A Moral
Há duas espécies de moral a que podemos chamar, respectivamente, de moral do medo e moral da esperança. A primeira esforça-se por evitar as catástrofes, enquanto a outra procura criar qualquer coisa que seja considerada boa e agradável.
A moral do medo tem sido muito mais predominante, tanto na formação dos códigos de moral, como na consciência ética dos indivíduos, O pecado, ou culpa, para empregar o termo preferido pelos psicanalistas, consiste essencialmente em ceder aos impulsos perigosos. A moral do medo julga impossível, ao mesmo tempo, prevenir as circunstâncias que causam tais impulsos e encontrar-lhe satisfações inofensivas. Propõe-se dar-lhes remédio aumentando o medo que elas inspiram e acrescentando às usas consequências naturais a ameaça de outros infortúnios. (…) Por exemplo, não deveis ceder à cólera, não somente pelo facto de que isso é perigoso, mas também porque uma coisa chamada ‘lei moral’ a condena e faz dela um pecado. (…) Fazendo intervir o ‘fogo do inferno’, aumenta-se o medo que naturalmente o homem tem de atacar o seu semelhante, sem fornecer outro motivo, além do receio, para o dissuadir de uma atitude agressiva (…)

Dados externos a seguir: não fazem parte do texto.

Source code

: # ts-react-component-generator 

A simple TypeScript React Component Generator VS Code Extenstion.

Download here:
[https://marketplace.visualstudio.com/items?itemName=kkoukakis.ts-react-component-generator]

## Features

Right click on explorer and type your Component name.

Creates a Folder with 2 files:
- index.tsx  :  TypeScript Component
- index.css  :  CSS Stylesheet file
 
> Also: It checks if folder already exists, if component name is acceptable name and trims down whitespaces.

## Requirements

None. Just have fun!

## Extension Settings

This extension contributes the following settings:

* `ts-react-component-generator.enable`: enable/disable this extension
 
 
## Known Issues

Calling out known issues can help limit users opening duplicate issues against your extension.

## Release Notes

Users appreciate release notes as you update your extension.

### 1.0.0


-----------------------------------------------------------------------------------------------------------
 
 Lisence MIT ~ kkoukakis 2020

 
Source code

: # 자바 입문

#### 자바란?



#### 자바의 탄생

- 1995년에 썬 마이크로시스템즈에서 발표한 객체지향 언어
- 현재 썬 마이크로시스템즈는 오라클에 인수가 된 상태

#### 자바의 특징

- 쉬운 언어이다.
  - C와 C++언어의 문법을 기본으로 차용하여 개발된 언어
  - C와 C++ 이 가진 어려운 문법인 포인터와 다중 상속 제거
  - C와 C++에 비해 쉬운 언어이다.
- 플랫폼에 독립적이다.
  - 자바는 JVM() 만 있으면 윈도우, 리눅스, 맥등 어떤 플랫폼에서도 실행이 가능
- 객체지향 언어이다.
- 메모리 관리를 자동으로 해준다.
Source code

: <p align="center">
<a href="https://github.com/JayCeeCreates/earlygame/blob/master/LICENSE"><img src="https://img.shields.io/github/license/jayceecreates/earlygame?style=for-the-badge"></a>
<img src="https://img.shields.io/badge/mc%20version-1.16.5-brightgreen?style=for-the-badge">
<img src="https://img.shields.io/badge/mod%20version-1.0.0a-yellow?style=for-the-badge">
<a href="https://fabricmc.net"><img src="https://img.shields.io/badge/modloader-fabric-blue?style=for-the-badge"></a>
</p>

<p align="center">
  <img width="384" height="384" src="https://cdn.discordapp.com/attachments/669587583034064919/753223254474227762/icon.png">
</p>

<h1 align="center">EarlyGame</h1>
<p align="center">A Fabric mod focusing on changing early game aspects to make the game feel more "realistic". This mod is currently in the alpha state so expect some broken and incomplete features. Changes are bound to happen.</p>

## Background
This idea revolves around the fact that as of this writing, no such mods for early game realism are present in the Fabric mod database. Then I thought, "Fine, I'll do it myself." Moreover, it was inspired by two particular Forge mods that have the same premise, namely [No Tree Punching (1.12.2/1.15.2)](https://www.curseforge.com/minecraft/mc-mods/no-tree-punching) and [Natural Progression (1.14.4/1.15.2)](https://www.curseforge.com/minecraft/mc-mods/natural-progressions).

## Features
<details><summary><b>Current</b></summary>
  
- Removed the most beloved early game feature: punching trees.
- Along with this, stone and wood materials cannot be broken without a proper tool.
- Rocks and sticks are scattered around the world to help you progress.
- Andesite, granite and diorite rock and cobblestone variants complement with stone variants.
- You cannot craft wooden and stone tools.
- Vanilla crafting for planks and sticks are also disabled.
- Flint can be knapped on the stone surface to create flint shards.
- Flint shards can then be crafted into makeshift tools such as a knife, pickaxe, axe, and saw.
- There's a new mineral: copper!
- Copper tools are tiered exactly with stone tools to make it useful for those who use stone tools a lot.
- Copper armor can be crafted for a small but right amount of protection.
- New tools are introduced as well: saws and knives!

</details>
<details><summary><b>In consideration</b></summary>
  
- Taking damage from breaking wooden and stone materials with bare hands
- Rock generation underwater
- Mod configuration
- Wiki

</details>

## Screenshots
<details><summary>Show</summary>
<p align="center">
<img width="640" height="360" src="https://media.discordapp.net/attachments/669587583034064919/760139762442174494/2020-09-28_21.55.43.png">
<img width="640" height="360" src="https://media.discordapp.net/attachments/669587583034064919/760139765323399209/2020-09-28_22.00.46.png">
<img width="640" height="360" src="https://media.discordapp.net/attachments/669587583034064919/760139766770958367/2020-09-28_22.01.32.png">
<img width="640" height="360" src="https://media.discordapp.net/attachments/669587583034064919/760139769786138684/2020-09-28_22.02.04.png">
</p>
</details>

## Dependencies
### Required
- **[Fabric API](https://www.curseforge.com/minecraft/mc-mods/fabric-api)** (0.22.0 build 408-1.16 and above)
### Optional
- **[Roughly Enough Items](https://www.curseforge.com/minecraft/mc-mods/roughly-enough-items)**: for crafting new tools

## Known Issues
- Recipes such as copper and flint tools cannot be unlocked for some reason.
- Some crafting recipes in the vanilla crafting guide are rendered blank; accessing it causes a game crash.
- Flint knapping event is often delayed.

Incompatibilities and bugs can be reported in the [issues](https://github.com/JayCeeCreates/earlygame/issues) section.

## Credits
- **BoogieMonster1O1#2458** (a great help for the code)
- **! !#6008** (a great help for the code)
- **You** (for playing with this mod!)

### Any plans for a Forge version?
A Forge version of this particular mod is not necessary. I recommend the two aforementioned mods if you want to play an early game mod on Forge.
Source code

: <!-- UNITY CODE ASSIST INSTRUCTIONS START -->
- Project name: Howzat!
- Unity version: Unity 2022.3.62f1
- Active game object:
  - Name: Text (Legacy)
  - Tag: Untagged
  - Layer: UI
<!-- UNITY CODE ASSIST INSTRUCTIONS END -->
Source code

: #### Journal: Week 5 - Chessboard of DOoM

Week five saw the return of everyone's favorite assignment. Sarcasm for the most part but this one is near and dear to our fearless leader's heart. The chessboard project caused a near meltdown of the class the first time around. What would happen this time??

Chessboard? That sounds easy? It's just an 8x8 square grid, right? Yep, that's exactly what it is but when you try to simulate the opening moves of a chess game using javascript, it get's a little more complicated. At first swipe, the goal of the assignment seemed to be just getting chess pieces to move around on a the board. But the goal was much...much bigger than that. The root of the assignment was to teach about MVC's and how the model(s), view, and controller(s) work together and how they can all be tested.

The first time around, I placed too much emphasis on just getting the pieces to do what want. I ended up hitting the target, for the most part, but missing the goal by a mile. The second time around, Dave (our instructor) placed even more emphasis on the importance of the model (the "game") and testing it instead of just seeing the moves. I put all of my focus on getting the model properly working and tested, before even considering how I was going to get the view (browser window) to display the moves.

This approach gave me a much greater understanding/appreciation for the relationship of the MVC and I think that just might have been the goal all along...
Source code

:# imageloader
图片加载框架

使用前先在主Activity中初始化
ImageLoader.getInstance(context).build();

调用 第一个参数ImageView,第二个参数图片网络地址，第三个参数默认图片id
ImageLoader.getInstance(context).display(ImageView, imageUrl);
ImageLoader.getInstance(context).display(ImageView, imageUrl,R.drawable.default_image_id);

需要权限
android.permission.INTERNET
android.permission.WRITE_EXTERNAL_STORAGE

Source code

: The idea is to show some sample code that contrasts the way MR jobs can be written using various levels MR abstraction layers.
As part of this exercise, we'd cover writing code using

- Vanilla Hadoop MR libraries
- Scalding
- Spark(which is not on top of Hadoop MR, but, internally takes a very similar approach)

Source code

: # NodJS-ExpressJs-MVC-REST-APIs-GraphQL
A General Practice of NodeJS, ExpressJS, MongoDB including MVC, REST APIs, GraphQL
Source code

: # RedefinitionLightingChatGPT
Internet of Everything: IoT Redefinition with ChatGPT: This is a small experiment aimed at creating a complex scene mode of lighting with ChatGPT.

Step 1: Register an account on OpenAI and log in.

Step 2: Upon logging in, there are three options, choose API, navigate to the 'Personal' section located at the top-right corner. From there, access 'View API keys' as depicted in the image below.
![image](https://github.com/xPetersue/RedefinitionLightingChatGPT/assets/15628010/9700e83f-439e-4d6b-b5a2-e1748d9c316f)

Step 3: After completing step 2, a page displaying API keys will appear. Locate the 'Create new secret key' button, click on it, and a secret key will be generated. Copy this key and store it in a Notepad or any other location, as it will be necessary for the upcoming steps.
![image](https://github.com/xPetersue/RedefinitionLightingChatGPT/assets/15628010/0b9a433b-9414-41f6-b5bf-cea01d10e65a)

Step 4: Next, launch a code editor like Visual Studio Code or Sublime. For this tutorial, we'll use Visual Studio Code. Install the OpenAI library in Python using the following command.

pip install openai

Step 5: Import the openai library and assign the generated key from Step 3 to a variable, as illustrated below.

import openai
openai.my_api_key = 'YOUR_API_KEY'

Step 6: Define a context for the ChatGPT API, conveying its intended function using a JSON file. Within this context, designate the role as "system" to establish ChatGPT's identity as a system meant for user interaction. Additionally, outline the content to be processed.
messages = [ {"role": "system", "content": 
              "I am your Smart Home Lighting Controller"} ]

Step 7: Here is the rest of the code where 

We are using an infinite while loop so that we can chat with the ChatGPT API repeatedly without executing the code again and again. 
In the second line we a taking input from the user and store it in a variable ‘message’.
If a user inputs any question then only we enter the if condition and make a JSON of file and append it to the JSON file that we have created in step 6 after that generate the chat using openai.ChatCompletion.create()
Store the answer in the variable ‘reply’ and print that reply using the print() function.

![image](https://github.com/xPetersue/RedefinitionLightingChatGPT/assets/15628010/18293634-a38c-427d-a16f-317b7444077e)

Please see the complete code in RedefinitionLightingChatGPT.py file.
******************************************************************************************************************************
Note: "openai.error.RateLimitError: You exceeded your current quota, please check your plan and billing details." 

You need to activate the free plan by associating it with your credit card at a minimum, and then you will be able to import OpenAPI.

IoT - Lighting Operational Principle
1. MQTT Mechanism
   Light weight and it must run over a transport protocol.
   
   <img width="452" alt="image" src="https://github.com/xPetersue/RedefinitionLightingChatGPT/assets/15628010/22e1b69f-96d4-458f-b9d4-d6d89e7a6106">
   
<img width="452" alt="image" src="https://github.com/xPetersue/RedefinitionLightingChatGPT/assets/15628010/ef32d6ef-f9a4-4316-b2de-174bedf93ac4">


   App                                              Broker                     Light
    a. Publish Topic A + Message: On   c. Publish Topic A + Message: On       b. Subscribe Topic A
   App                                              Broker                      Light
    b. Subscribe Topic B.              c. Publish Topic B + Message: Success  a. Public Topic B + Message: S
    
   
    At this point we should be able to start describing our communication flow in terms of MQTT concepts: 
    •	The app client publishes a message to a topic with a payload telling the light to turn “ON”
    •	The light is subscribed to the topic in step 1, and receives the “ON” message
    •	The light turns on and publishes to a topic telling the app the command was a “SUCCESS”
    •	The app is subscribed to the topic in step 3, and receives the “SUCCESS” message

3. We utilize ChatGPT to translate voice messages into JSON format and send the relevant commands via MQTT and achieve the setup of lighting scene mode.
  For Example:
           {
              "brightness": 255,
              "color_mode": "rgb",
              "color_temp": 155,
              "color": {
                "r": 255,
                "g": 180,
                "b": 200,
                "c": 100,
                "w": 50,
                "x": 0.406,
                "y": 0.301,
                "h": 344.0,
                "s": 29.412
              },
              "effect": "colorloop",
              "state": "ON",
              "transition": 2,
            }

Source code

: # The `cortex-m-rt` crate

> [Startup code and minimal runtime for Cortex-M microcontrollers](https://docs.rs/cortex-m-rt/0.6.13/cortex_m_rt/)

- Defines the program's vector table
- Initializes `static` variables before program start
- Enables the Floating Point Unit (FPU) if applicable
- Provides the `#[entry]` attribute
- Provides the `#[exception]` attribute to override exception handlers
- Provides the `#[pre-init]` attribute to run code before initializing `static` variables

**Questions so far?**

Há evidentemente um princípio positivo: “Amarás o teu próximo como a ti mesmo.” Se suceder que na realidade amais o próximo, tudo vai bem; mas é impossível sentir o que quer que seja que mereça o nome de amor pela única razão de a lei moral o ordenar. Os nossos sentimentos não se submetem assim à direcção da nossa vontade. Quando pretendermos que assim seja, eles encarregar-se-ão de se realizarem, procurando alterar a nossa vontade sem que nos apercebamos disso. Se formos dos que cumprem a sua palavra, então pior para nós. Não é possível viver em condições quando o que sentimos é diferente do que pensamos que devemos sentir. (…)
Mas há outra emoção que se sente por vezes em relação a certas pessoas; é uma emoção que nos dá prazer. Podemos senti-la junto de uma pessoa que amamos, junto dos nossos filhos, principalmente se forem belos, alegres e afectuosos. É uma coisa absolutamente diferente daquela espécie de amor que podemos sentir em virtude de um preceito moral. O medo não representa nele nenhum papel e, quando é forte e são, suprime todo o impulso agressivo. Quando contemplais uma bela paisagem ou um belo quadro, se sois são de espírito, nada vos incitará a destruí-lo, nem direis: “devo amar esta paisagem com medo que ela se levante e me mate”. (…)
Todo o conceito de pecado é assim resultado do medo ante uma parte de nós próprios e traduz o conflito entre o desejo e a prudência. (…)
O domínio de si próprio, embora eu não negue de forma alguma a sua necessidade em muitas circunstâncias, não é a melhor forma de conseguir que um ser humano se conduza bem. Tem o inconveniente de diminuir a energia e as faculdades criativas. É como uma pesada armadura que, ao mesmo tempo que impede o vosso braço de bater nos vossos vizinhos, o torna igualmente incapaz de um movimento útil. Os que não têm outro apoio além da disciplina que se impõem a si mesmos tornam-se obstinados e timoratos com receio de si próprios. Mas os impulsos aos quais eles não permitem qualquer saída continuam a existir neles e, tal como os rios represados, cedo ou tarde transbordarão. As forças que opomos à função natural que é o desabrochar da nossa própria vida, ou se atrofiam, ou acabam por ter uma saída perturbando a vida de outrem. (…)
A única forma de abrir caminho a um progresso fundamental nesta psicologia do medo e da culpa, do castigo e da recompensa, é suscitar no homem, enquanto ainda jovem, impulsos e atitudes que o conduzam a uma existência que não implique nenhum conflito com o seu semelhante, porque as coisas desejadas dependerão do desabrochar das suas faculdades e das suas actividades construtiva, não de uma dominação exercida sobre outrem. (…)
Não se pode no entanto desembaraçar a vida de todos os perigos, caso contrário tornar-se-ia insuportavelmente fastidiosa. Os riscos são portanto indispensáveis, e aqueles que tremem à sua menor aproximação condenariam a sociedade, se um dia triunfassem, à esterilidade e à ossificação.